MOOCOW != DMARC. When J.D. asked me to participate in MOOCOW, I took a pass
because I felt it would fail.(I was right). Work on this (in private) was
taking place well before MOOCOW was a gleam in J.D.s eye.Here is a
paragraph from an email to that group from someone about my proposal for a
reporting FBLin this space. The email is dated June 17th, 2008:

" > A key new idea is being floated by Michael Hammer, it's not in the
attached
> draft.  The idea is to include a header in all email going out of a
domain.
>  The header would indicate that the receiver should check for the presence
> of a feedback loop advertisement TXT record ("_feedback.domain.com")."

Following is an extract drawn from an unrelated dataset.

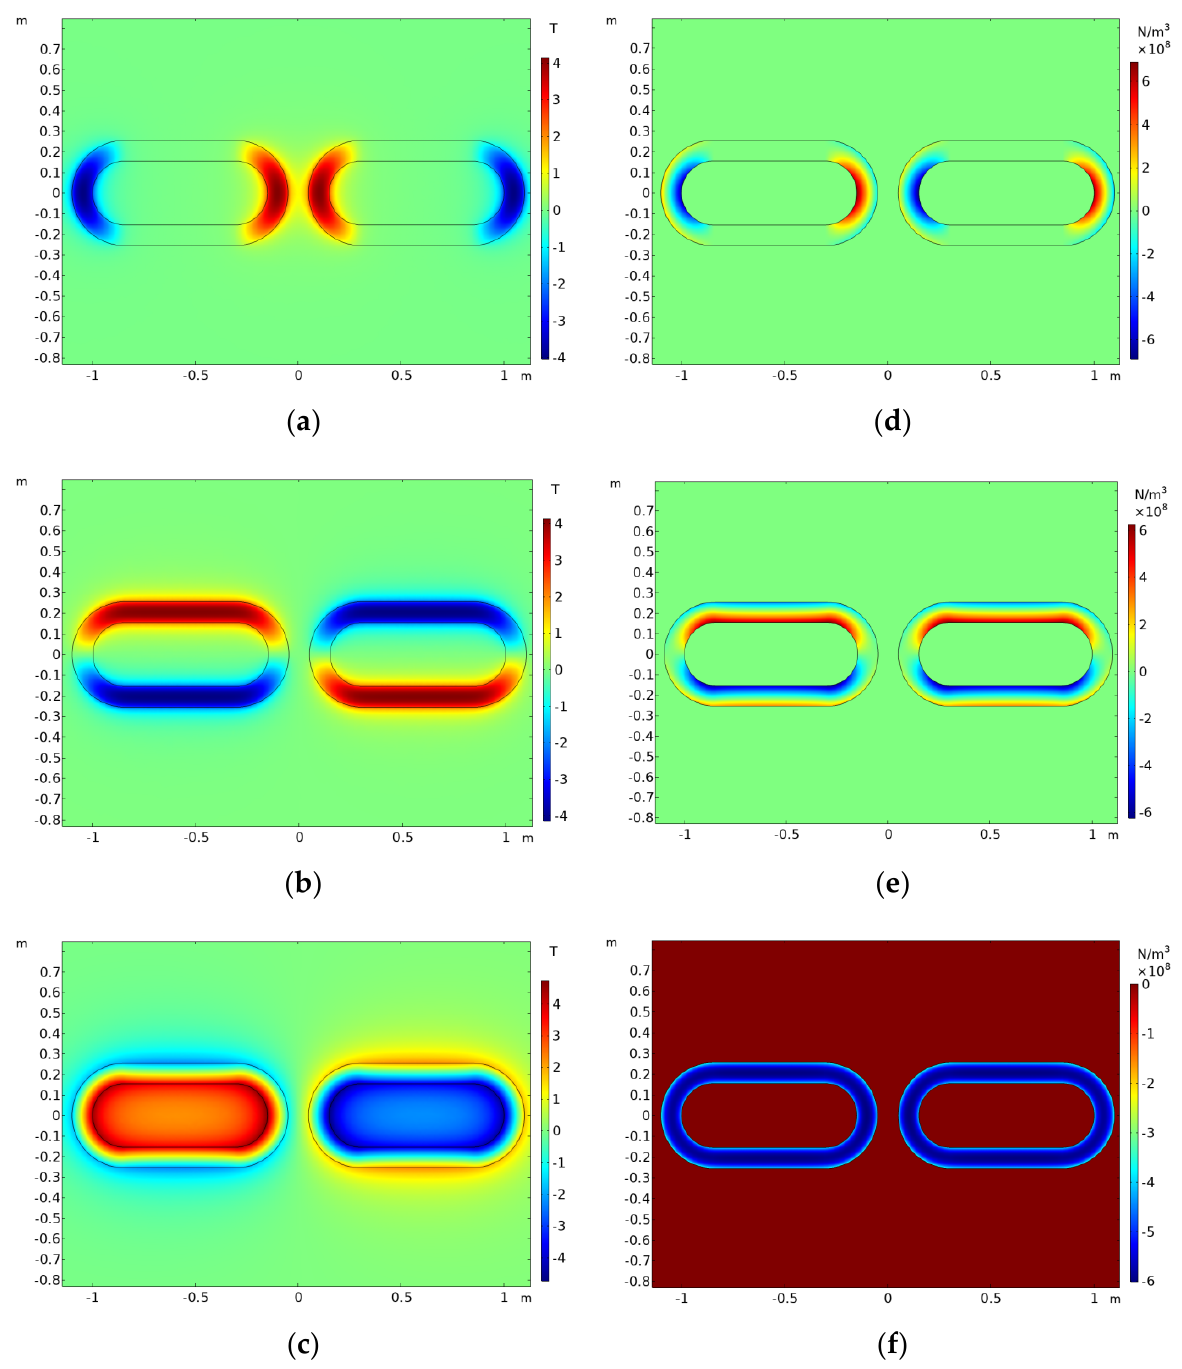
Figure 4. ( a ) Magnetic field (T) in the x -direction; ( b ) magnetic field (T) in the y -direction, ( c ) magnetic field (T) in the z -direction, ( d ) force per volume (N/m 3 × 10 8 ) in the x -direction, ( e ) force per volume (N/m 3 × 10 8 ) in the y -direction, and ( f ) force per volume (N/m 3 × 10 8 ) in the z -direction on the top surface of the HTS magnet with an operating current of 350 A. Equation (8) is the Ampere’s law, where H is the magnetic field intensity, and J is the electric current density. Equation (9) is the definition of magnetic potential, where B is the magnetic flux density, and A is the magnetic potential. Equation (10) is the constitutive relationship, where M is the magnetisation, and µ 0 is the vacuum permeability. For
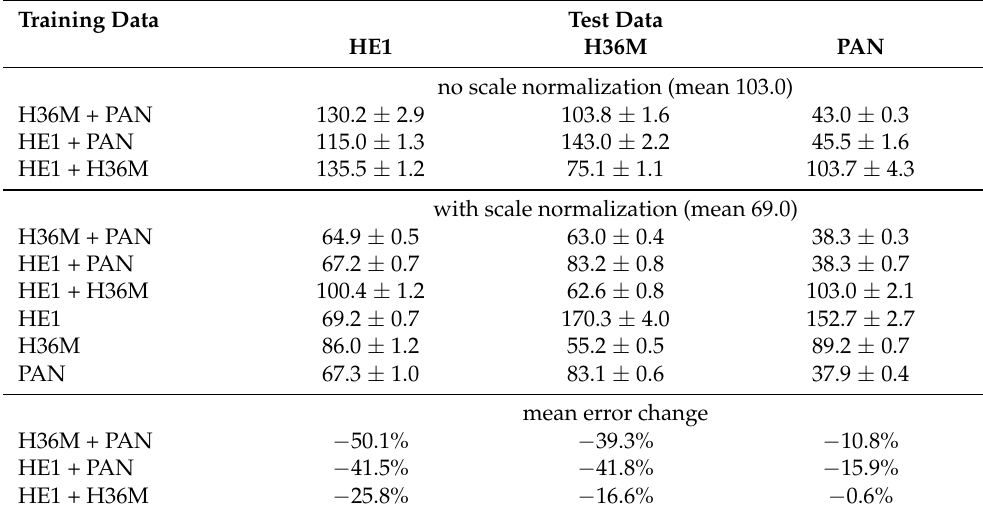
Table 11. Error of multi-database training with and without scale normalization (no-alignment errors in mm, mean ± std.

This was later modified to it's present form with the standard DMARC record
that included the information for reporting requests..

>
> I was one of the advocates for failure reporting in the original work,
> because I had found it so useful in DKIM especially during interoperability
> testing.  As a result I incorporated what became RFC 6651 into DMARC to
> produce the failure reports in RFC 7489.  OpenDMARC is able to generate
> both failure and aggregate reports as a result.  I have no data,
> however, how many people have enabled either, or who may have used it
> (besides me) in OpenDKIM.
>
> RUF may not be useful to you but it is useful to others. For mail
>> originating in complex environments RUF can be very useful. For example,
>> I've seen mail DKIM signed by a mail server and then the signature is
>> broken by another server at the edge. Another example is a mail server DKIM
>> signing with broken signatures but it is one of a number of servers (the
>> others signing correctly) in an outbound VIP on a load balancer.
>>
>
> Wouldn't DKIM error detection satisfy the need in this situation?  Why do
> we need failure reporting at both levels?
>

DMARC still includes SPF. Why would you include failure reporting for one
class of failure (DKIM) and not the other (SPF)? Illogical.

>
>
>> In summary, RUF reporting can be useful for both troubleshooting problems
>> with ones mail flows AND for fighting abuse. The fact that you personally
>> don't receive many and don't find the little you receive useful .cannot be
>> extrapolated to the universe of use cases.
>>
>
> Who might we ask to get anecdotal evidence that they're useful and ought
> to be preserved?  A theoretical existence proof shouldn't be the basis for
> us making this decision.
>

I gave my anecdotal "evidence" that covers using the reports for at a
minimum 10s of thousands of takedowns/antiabuse. I can't provide specific
data/numbers as I no longer work for that organization and the data isn't
mine.

As far as me using DMARC reporting for failures, I would be a bad example.
By the time we finalized DMARC (before sending it to IETF,  my sending
implementation (both SPF and DKIM) was clean and we were seeing only
transient errors through reporting. Various large mailbox providers used
our sending implementation DKIM signing/SPF to test their validation
implementations.Just as an aside, in the very early days, several of these
large mailbox providers were sending me extracts from their logs so we had
a common basis to discuss any errors.